DATASET ROWS:
+++

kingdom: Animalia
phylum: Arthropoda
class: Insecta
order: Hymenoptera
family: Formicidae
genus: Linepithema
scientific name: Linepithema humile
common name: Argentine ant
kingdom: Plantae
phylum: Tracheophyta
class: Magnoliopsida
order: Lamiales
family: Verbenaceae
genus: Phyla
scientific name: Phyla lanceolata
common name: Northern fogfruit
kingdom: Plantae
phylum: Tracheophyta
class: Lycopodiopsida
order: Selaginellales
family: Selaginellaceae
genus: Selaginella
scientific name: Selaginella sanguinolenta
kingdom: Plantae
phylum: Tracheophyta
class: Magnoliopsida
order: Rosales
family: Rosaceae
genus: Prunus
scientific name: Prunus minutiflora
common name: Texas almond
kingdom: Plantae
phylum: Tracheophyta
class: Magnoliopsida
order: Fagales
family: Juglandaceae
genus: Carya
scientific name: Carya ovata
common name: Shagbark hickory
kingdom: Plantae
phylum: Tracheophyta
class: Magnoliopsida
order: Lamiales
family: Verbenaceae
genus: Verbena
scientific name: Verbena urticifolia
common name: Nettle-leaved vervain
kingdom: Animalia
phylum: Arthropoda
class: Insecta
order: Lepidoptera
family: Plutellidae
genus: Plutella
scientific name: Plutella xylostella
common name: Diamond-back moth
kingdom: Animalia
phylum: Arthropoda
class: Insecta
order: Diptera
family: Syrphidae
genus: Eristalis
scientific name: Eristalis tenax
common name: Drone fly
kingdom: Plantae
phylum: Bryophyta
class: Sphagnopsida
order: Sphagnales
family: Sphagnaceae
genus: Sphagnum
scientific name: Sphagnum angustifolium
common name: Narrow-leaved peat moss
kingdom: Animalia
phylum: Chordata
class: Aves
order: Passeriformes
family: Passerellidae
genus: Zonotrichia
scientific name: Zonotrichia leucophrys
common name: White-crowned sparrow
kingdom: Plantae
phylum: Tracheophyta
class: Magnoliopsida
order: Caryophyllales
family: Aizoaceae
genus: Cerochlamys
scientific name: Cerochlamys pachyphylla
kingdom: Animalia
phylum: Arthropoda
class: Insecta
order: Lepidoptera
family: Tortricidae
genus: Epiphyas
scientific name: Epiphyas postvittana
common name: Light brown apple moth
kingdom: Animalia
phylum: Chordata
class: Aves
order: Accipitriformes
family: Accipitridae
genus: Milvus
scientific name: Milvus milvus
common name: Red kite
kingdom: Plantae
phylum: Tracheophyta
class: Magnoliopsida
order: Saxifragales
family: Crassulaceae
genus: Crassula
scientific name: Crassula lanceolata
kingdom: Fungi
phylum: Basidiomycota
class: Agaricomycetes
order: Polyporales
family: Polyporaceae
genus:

+++

EXERCISE OBJECTIVE:
Copy out every line of the records above, first to last, without changing anything.

SOLUTION FOR THIS TASK:
kingdom: Animalia
phylum: Arthropoda
class: Insecta
order: Hymenoptera
family: Formicidae
genus: Linepithema
scientific name: Linepithema humile
common name: Argentine ant
kingdom: Plantae
phylum: Tracheophyta
class: Magnoliopsida
order: Lamiales
family: Verbenaceae
genus: Phyla
scientific name: Phyla lanceolata
common name: Northern fogfruit
kingdom: Plantae
phylum: Tracheophyta
class: Lycopodiopsida
order: Selaginellales
family: Selaginellaceae
genus: Selaginella
scientific name: Selaginella sanguinolenta
kingdom: Plantae
phylum: Tracheophyta
class: Magnoliopsida
order: Rosales
family: Rosaceae
genus: Prunus
scientific name: Prunus minutiflora
common name: Texas almond
kingdom: Plantae
phylum: Tracheophyta
class: Magnoliopsida
order: Fagales
family: Juglandaceae
genus: Carya
scientific name: Carya ovata
common name: Shagbark hickory
kingdom: Plantae
phylum: Tracheophyta
class: Magnoliopsida
order: Lamiales
family: Verbenaceae
genus: Verbena
scientific name: Verbena urticifolia
common name: Nettle-leaved vervain
kingdom: Animalia
phylum: Arthropoda
class: Insecta
order: Lepidoptera
family: Plutellidae
genus: Plutella
scientific name: Plutella xylostella
common name: Diamond-back moth
kingdom: Animalia
phylum: Arthropoda
class: Insecta
order: Diptera
family: Syrphidae
genus: Eristalis
scientific name: Eristalis tenax
common name: Drone fly
kingdom: Plantae
phylum: Bryophyta
class: Sphagnopsida
order: Sphagnales
family: Sphagnaceae
genus: Sphagnum
scientific name: Sphagnum angustifolium
common name: Narrow-leaved peat moss
kingdom: Animalia
phylum: Chordata
class: Aves
order: Passeriformes
family: Passerellidae
genus: Zonotrichia
scientific name: Zonotrichia leucophrys
common name: White-crowned sparrow
kingdom: Plantae
phylum: Tracheophyta
class: Magnoliopsida
order: Caryophyllales
family: Aizoaceae
genus: Cerochlamys
scientific name: Cerochlamys pachyphylla
kingdom: Animalia
phylum: Arthropoda
class: Insecta
order: Lepidoptera
family: Tortricidae
genus: Epiphyas
scientific name: Epiphyas postvittana
common name: Light brown apple moth
kingdom: Animalia
phylum: Chordata
class: Aves
order: Accipitriformes
family: Accipitridae
genus: Milvus
scientific name: Milvus milvus
common name: Red kite
kingdom: Plantae
phylum: Tracheophyta
class: Magnoliopsida
order: Saxifragales
family: Crassulaceae
genus: Crassula
scientific name: Crassula lanceolata
kingdom: Fungi
phylum: Basidiomycota
class: Agaricomycetes
order: Polyporales
family: Polyporaceae
genus:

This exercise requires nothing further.